The UN Office of the Special Adviser on the Prevention of Genocide was formed as well as the Advisory Committee on the Prevention of Genocide. And the drawing up of an Outcome Document during the United Nations 2005 Summit stating amongst others that, “The international community has a responsibility to use appropriate diplomatic, humanitarian and other means to protect populations from these crimes. If a State is manifestly failing to protect its populations, the international community must be prepared to take collective action to protect populations, in accordance with the Charter of the United Nations.” And the identification by the office of the special adviser of eight factors that cumulatively increase the risk of genocide. A list including, ‘Tense inter-group relations, including a record of discrimination and/or other human rights violations committed against a group’, ‘Weak institutional capacity to prevent genocide…. protecting vulnerable groups, and a lack of impartial security forces and media.’, ‘The presence of illegal arms and armed elements’, ‘Underlying political, economic, military or other motivation to target a group.’, ‘Triggering factors, such as elections.’
But to say that the genocide or any of the Congo wars was due simply to ethnic tensions would be a huge overstatement. For even during the First Congo war, Kagame sought the help of the Hutus by recruiting former soldiers of the Hutus militias into the RPF and key Hutus into the local government to reduce the support for those carrying attacks into Rwanda. Or the fact that the two tribes have been discovered to be closer than previously thought, with evidence showing that this division in race may have even been coined by colonialist not necessarily on account of ethnic origins but on economic status. With Tutsi and Hutu synonymous to nobles and the serfs respectively.
But underneath the genocide and wars lies and even deeper problem. An aspect of human nature that is as inexplicable as it is insidious. Our need to identify with a category of individuals and our ability to be swayed into teams and manipulated into action to prove our devotion to an entity and for the fear of discovery as a charlatan. The neorealism of society. And although inequality is a major factor in all conflicts. Our ability to fuel them by partaking in them rather than offer neutrality and equity is the ultimate culprit. From the discord between the Kikuyu-Kalenjin, The Hausa-Ibo, Upper-Middle class, Christian-Muslim, Shia-Sunni, Republic-Democratic and the resultant violence, conflicts and insurgencies, has arisen a window of opportunity to a select group of individuals and groups.

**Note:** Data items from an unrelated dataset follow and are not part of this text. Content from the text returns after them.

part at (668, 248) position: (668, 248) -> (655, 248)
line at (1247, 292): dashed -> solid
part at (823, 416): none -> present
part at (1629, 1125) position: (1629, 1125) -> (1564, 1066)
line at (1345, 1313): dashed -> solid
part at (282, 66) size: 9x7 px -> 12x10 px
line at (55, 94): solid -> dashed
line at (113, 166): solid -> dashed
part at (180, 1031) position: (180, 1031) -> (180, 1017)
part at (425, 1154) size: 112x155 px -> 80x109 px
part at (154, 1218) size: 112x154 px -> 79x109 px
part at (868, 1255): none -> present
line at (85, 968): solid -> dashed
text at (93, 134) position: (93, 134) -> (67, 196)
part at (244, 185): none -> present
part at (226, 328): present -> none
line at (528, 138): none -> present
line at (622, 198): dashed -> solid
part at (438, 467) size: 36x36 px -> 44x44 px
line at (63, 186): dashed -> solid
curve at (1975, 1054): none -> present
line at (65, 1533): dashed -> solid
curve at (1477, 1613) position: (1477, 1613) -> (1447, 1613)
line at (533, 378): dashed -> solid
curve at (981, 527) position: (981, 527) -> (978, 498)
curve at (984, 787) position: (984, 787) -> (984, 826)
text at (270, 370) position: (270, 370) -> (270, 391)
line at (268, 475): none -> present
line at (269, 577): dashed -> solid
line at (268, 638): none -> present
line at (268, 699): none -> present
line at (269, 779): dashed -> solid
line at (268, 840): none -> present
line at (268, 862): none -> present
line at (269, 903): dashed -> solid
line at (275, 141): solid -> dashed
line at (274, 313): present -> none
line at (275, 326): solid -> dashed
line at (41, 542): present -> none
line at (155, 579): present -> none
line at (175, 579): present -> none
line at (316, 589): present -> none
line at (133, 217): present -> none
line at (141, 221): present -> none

Groups that fan the waves of discord into their favor. As pretext to achieve their egoistic, self serving goals. It can not be described any better as by Global Security, a non-profit think tank that states , ‘Armed conflict has allowed elites and political factions to gain power and positions in the state through non-democratic means’.
Now as the DRC approaches elections, a country that has never known a president live long enough to see retirement, the world braces for the worst. With Kabila seeking an unconstitutional third term and delays in the November 2016 elections, the Congolese people become disquieted. In a region swept by the fever of ‘Stayism’ and a good number of countries that have amended their constitutions to allow then to run for a third term, like Denis Sassou Nguesso of Congo-Brazzaville and Paul Kagame of Rwanda. We wait to see not if, but just how hard Kabila will cling on to power.